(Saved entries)
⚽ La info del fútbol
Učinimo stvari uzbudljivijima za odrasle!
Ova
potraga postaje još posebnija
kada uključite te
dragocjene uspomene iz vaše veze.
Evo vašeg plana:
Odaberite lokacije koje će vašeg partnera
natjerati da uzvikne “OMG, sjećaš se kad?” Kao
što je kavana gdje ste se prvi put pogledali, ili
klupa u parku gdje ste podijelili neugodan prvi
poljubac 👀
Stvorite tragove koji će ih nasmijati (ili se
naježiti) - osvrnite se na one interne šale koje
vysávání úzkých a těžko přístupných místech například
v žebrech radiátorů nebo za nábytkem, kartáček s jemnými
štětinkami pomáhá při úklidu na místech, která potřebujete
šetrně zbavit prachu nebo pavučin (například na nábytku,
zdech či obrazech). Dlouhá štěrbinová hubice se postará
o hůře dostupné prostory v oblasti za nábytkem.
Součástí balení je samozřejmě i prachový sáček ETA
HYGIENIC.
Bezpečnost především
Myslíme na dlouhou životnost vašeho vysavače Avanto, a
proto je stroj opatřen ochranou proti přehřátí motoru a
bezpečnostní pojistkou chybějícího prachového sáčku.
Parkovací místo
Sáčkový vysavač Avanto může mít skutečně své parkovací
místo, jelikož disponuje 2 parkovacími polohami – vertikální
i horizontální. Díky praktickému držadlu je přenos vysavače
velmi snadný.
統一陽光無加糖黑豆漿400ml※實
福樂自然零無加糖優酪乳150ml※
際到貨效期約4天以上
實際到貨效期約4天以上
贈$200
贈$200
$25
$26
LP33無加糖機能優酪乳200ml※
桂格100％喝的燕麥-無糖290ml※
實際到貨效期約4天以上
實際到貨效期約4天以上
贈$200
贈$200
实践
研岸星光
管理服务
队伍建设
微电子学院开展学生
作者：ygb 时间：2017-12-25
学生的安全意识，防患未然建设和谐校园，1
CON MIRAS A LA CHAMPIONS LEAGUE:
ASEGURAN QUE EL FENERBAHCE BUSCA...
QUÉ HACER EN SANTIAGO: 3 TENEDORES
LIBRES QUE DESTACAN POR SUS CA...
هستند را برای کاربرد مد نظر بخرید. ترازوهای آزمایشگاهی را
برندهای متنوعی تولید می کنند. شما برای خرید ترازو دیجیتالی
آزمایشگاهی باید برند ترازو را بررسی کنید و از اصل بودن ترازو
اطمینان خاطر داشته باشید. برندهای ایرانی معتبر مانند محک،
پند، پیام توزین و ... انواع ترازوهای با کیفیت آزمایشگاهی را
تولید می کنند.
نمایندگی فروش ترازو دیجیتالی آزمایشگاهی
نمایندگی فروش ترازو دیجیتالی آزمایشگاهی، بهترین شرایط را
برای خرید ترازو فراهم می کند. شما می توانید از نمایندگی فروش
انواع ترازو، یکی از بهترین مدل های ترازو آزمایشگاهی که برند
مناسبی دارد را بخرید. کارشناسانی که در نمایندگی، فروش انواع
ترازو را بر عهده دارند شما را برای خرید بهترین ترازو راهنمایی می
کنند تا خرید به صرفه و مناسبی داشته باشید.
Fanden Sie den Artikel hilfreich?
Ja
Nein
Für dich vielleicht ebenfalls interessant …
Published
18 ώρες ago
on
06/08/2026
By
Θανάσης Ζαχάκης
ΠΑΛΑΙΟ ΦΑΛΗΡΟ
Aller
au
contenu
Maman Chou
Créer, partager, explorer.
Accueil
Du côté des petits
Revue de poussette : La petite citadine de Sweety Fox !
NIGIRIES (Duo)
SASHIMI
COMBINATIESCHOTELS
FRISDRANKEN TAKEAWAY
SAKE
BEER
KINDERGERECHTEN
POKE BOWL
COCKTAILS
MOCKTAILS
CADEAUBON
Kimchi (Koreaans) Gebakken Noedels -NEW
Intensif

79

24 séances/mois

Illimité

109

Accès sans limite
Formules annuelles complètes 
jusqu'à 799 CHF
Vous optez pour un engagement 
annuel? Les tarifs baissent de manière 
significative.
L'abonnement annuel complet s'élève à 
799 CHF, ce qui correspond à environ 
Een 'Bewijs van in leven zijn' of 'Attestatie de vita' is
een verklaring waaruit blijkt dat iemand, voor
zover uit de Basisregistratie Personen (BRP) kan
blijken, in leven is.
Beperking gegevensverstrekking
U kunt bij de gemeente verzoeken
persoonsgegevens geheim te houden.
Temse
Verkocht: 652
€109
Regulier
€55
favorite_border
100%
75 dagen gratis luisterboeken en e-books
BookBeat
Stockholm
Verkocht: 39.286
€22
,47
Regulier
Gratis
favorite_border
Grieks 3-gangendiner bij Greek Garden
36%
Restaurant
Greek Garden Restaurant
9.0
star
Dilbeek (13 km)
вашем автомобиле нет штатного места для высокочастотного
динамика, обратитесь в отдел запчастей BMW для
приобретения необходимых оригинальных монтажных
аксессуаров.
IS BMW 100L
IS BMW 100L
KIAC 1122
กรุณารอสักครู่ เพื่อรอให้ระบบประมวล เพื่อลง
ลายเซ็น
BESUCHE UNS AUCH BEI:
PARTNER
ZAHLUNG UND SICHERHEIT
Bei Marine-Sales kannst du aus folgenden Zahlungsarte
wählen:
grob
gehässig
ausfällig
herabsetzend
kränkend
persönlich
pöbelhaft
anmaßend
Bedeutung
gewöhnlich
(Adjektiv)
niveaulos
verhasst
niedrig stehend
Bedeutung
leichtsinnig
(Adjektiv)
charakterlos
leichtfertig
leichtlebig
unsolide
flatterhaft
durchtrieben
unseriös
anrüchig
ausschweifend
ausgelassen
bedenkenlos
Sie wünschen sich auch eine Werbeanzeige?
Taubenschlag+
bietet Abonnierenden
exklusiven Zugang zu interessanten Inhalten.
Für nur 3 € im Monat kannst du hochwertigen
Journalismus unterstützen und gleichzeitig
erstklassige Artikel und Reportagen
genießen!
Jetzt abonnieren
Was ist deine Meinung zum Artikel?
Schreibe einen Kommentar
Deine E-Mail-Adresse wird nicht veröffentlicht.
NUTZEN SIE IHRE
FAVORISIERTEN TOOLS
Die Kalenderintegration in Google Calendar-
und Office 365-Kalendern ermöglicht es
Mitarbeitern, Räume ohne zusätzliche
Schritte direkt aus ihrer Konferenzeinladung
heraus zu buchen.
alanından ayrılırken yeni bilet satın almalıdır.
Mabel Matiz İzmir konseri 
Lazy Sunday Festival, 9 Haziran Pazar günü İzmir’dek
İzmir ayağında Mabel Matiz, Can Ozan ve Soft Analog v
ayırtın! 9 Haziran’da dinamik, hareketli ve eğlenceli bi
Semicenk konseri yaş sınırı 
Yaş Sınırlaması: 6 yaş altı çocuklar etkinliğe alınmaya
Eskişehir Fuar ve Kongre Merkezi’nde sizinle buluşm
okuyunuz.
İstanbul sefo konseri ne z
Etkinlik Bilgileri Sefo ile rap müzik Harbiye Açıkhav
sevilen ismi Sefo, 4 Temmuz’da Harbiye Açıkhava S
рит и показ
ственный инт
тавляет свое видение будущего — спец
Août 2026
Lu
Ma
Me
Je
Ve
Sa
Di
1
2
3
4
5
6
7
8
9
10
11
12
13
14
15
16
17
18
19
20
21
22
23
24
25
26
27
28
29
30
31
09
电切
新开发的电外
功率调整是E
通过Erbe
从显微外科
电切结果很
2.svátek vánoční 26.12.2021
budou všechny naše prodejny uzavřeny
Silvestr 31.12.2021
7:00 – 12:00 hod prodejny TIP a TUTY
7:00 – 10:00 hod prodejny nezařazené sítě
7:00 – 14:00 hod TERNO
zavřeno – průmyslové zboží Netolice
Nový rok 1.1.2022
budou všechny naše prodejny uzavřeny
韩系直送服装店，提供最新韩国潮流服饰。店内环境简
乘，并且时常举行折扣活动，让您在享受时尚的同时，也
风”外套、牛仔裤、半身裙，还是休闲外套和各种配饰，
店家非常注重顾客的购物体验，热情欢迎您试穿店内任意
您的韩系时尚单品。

_EXERCISE INSTRUCTIONS_
Check the data above line by line for the word "koje". State only how many lines contain it.

_RESPONSE TO THE EXERCISE_
2